De toelichting heeft geen rechtskracht, maar is wel een belangrijk onderdeel van het plan. De toelichting geeft een weergave van de beweegredenen, de onderzoeksresultaten en de beleidsuitgangspunten die aan dit plan ten grondslag liggen. De toelichting is van wezenlijk belang voor een juiste interpretatie en toepassing.
Daarnaast maken ook eventuele bijlagen onlosmakelijk onderdeel uit van het wijzigingsplan.
Verbeelding
De verbeelding is een digitale kaart, waarop bestemmingen en aanduidingen zijn weergegeven. Aanduidingen worden gebruikt om bepaalde zaken specifieker te regelen, bijvoorbeeld in de vorm van gebiedsaanduidingen, bouwaanduidingen, bouwvlakken, functieaanduidingen etc.
Voor de analoge verbeelding is gebruik gemaakt van een digitale ondergrond (Grootschalige Basiskaart en/of kadastrale kaart). Daar waar een verschil is tussen de digitale en de analoge verbeelding, is de digitale versie leidend.
Regels
De planregels zijn standaard onderverdeeld in vier hoofdstukken.
Met voorliggend plan wordt aan de bestemming 'Agrarisch met waarden' de functieaanduiding 'specifieke vorm van agrarisch met waarden - voormalig agrarisch bedrijf' toegevoegd. De nieuwe functieaanduiding ligt op het gehele agrarische bouwvlak. De dubbelbestemmingen 'Waarde - Archeologie 1' en 'Waarde - Archeologie 3' blijven in stand.
Er is voor gekozen om geen nieuwe regels op te stellen, maar rechtstreeks te verwijzen naar de regels van het bestemmingsplan "Landelijk Gebied (voormalige gemeente Vlist)" met identificatienummer NL.IMRO.1931.BP1511BG001-VG01 en vastgesteld op 15 december 2015 door de raad van de gemeente Krimpenerwaard.

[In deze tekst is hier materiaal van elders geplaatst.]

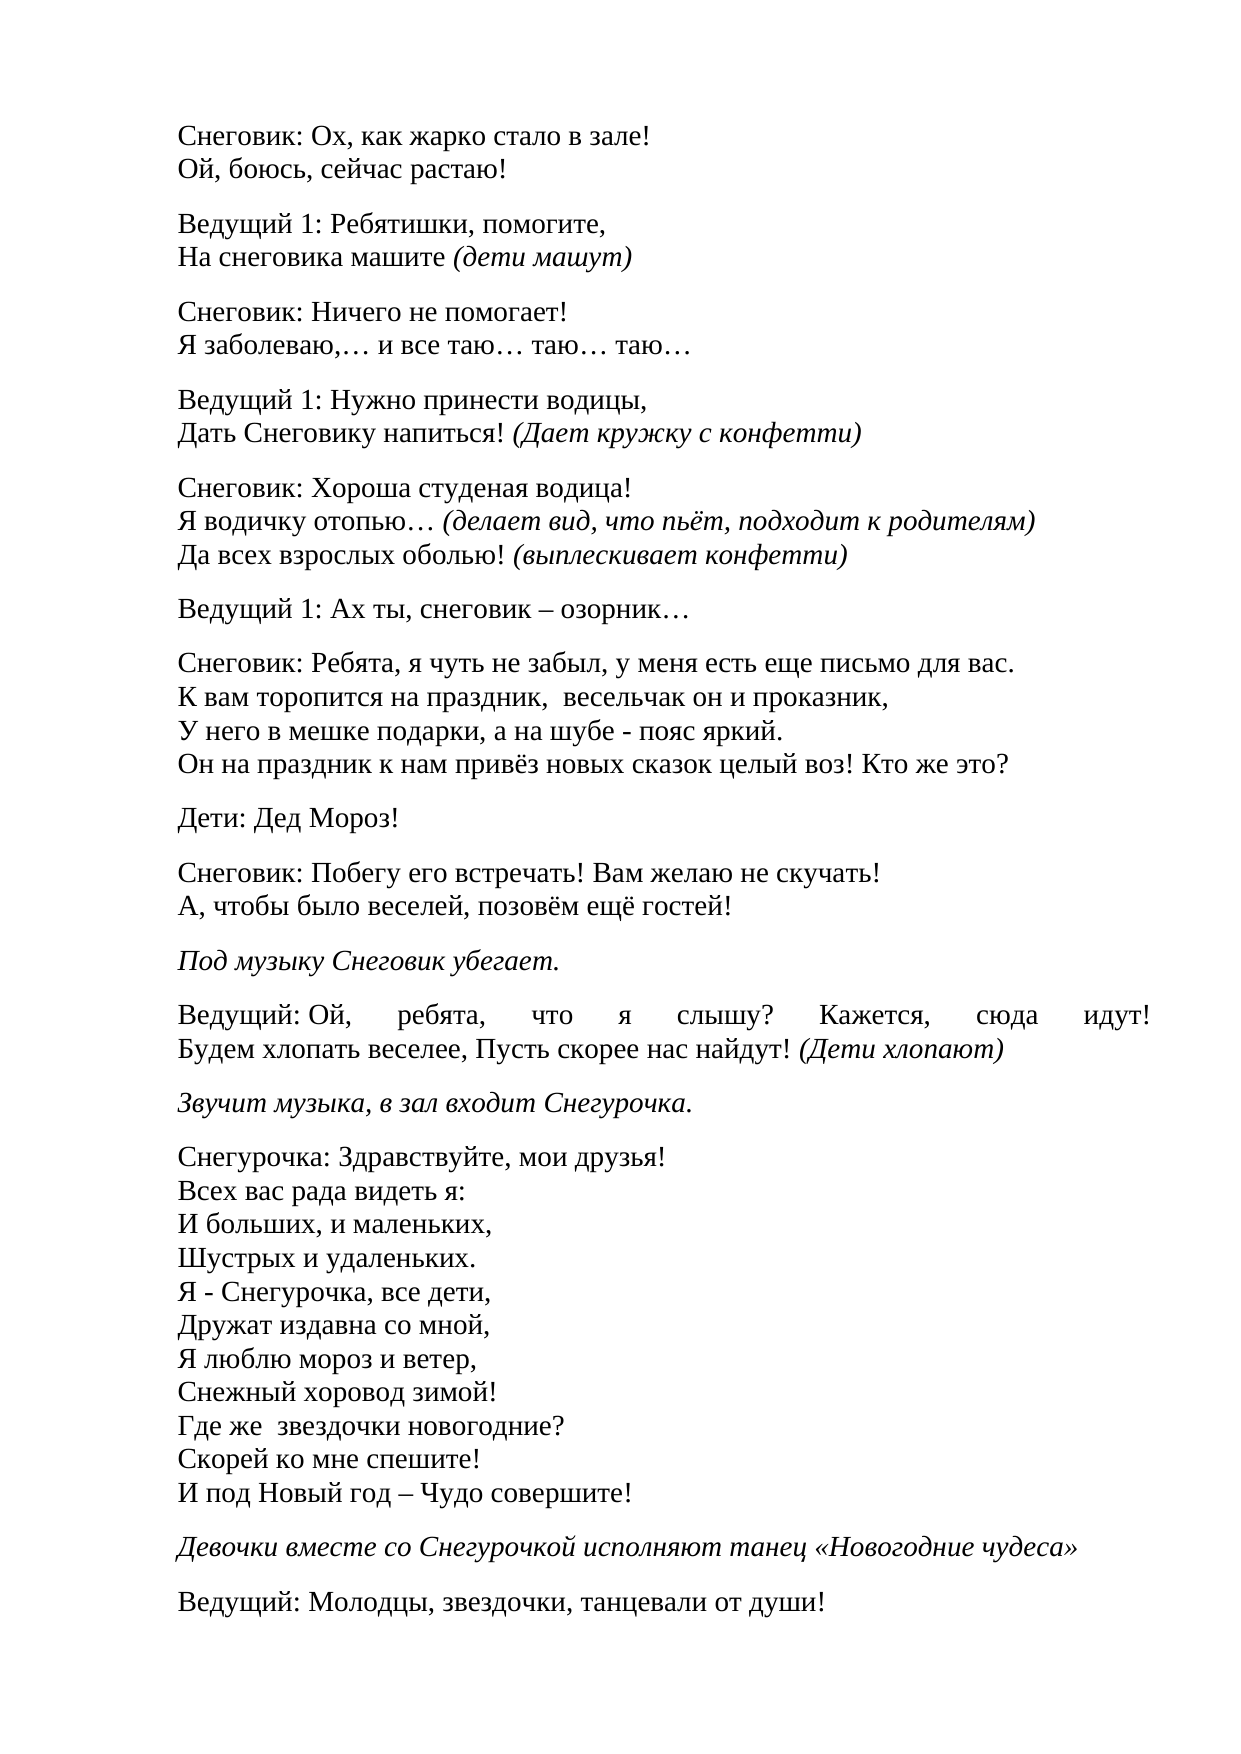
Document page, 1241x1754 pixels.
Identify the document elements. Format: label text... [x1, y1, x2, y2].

Met dit hoofdstuk is voldaan aan artikel 3.1.3 van het Bro.
Op een ontwerpwijzigingsplan is, ingevolge de artikel 3.9a, Wro, de Afdeling 3.4 van de Algemene wet bestuursrecht (Awb) van toepassing.
Overleg
In onderhavig plan is er geen waterschaps- of provinciaal belang in het geding. Het plan voldoet aan de wijzigingsregels uit het vigerende bestemmingsplan, waardoor deze mogelijkheden reeds in het kader van dat bestemmingsplan zijn afgestemd met deze partijen.
Inspraak
Aangezien er gebruik wordt gemaakt van de wijzigingsbevoegdheid in het vigerende bestemmingsplan en gelet op de beperkte impact van het plan, wordt er geen inspraakperiode georganiseerd. Het plan gaat direct als ontwerp ter inzage.
Het ontwerpwijzigingsplan heeft van 12 februari tot en met 24 maart 2020 ter inzage gelegen. Gedurende deze periode zijn geen zienswijzen ingediend.